• _Task prompt_
Convert the Data excerpts lines into a Markdown table with the columns "Row" and "Line," numbering each row and omitting blank lines. Begin at the first line and stop after the line that contains "c) Impulsar a productores a incursionar en".

[Data excerpts]
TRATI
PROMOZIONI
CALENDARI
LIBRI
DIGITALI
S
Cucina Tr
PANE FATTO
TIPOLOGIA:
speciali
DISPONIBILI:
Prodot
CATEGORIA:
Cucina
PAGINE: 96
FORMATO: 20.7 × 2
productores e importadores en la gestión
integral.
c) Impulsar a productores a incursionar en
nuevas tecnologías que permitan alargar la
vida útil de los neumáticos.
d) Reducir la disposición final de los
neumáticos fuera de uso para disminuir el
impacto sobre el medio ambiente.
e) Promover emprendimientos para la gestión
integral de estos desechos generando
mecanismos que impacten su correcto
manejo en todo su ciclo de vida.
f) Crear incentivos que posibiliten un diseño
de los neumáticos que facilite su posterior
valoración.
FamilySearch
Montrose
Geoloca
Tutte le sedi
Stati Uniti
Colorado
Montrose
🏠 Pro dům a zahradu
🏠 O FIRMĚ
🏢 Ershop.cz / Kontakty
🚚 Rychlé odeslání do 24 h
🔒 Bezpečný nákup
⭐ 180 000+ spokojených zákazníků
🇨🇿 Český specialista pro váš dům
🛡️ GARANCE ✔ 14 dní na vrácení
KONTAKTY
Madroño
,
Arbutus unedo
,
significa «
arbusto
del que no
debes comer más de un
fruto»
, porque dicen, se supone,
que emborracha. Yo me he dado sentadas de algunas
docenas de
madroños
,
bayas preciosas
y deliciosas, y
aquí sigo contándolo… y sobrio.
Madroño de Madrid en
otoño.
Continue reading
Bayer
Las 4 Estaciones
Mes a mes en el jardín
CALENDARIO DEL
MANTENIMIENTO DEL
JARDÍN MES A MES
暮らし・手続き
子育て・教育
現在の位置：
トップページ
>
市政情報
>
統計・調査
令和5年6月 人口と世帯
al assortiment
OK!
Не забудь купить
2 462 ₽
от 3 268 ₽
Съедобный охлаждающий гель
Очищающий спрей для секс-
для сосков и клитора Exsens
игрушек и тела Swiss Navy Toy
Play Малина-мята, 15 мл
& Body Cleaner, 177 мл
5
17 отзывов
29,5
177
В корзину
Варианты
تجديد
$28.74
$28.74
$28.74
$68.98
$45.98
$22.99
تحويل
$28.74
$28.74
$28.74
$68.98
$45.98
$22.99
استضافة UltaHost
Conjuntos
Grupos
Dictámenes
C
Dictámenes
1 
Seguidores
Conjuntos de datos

• _Solution to this problem_
| Row | Line |
|---|---|
| 1 | TRATI |
| 2 | PROMOZIONI |
| 3 | CALENDARI |
| 4 | LIBRI |
| 5 | DIGITALI |
| 6 | S |
| 7 | Cucina Tr |
| 8 | PANE FATTO |
| 9 | TIPOLOGIA: |
| 10 | speciali |
| 11 | DISPONIBILI: |
| 12 | Prodot |
| 13 | CATEGORIA: |
| 14 | Cucina |
| 15 | PAGINE: 96 |
| 16 | FORMATO: 20.7 × 2 |
| 17 | productores e importadores en la gestión |
| 18 | integral. |
| 19 | c) Impulsar a productores a incursionar en |